The exhibition title Essayer, a French verb meaning "to try," names this suspended state. To try is to test: to approach without certainty, to measure a distance, to attend to a tension, to weigh the pressure between fingers and object. The experimental hand in Decentralized, the divining hand in Essayer, the playful hand in Elasticity, and the devotional hand in Orchid all belong to this minor, unstable verb.
These hands hold a volume of energy at the brink of contact. Behind them lies the painter's invisible hand, whose labor is buried beneath a highly controlled surface: a surface of many surfaces, built through repeated layering.
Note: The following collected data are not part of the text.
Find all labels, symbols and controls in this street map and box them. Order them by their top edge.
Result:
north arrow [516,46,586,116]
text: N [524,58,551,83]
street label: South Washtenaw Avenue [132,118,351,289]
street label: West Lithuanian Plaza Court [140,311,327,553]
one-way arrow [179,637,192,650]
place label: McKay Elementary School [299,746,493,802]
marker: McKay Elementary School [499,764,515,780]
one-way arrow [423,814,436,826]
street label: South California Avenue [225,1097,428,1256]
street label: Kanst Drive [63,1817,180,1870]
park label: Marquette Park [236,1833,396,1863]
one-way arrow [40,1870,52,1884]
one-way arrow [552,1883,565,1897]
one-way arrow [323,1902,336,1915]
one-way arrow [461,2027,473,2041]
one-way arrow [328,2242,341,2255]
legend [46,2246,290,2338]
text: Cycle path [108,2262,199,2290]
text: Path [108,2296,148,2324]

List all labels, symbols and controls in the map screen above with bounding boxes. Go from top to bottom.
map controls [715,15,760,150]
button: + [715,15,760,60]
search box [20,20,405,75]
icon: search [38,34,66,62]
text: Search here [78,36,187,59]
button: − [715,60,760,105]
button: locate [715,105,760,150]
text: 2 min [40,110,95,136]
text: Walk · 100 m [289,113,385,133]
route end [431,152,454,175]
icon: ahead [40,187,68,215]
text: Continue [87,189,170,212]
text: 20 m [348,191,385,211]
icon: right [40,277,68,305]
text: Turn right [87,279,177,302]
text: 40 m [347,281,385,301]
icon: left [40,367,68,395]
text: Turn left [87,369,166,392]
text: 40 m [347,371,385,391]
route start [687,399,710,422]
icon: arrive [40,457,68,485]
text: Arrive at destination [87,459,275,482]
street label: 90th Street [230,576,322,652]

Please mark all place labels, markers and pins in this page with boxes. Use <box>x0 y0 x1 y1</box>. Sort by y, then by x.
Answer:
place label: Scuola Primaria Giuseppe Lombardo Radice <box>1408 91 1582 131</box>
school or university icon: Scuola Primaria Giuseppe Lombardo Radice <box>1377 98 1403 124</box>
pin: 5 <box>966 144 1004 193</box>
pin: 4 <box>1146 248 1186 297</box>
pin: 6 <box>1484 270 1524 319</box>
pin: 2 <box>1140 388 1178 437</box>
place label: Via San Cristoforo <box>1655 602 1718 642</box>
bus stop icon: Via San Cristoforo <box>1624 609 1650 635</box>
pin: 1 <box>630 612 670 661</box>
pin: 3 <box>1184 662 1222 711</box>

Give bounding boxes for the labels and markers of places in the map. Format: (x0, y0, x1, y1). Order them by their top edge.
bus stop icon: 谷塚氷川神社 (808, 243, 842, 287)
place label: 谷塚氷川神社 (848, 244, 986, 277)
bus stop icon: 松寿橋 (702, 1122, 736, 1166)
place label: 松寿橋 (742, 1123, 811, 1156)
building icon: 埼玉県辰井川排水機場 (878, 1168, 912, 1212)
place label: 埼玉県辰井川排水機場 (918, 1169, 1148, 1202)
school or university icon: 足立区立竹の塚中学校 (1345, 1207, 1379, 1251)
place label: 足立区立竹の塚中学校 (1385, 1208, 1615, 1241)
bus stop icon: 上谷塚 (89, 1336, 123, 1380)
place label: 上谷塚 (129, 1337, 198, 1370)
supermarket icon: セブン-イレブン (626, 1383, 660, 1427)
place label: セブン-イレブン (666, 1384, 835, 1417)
Early layers are not simply covered; they remain beneath, and clean edges hold the evidence of what has been erased.
This logic is inseparable from Liang's use of chiaroscuro. Since painting learned to use shadow to give bodies weight, shadow has carried more than an optical task. It has staged revelation, secrecy, psychological depth, and the limits of visibility. In Liang's construct, shadow is neither theatrical nor absent. It is the condition from which the visible is drawn out.
In Essayer, the deep green field of drapery forms a tenebrist construction from which the hands, reflective arch, and geometric planes emerge. Even the brightest surface does not dispel darkness; it casts another shadow, bending vision back into uncertainty and disorientation. In Decentralized, light is cooler and more evenly distributed: white cloth, a pale blue airy backdrop, mirrored planes, coral, and skin rise at once. Yet shadow remains decisive. It cuts through the swallow's body, deepens the mirrored surfaces, and gathers in the folds where white turns grey. The work decentralizes not only vision, but painterly labor itself.
In Elasticity, the scale contracts to fit between the fingers. A hand holds an animal tooth while an elastic band stretches across the image, turning the gesture into a game of endurance and risk. If the hand resists too strongly, the tooth may fall; if it yields, the sharpened edge may return against the skin. Here, testing becomes sustained tension: a minor action held at the threshold of release and play.
In Orchid, the hand takes the posture of applying gold leaf. The Chinese character appears on the red spine of a book. It is a plant, and also a common element in Chinese names. Here, language loosens from communication and becomes line, a devotional gesture, and the color red. The material quality of the character's font approaches that of Liang's fossils: a form carrying memory through its surface.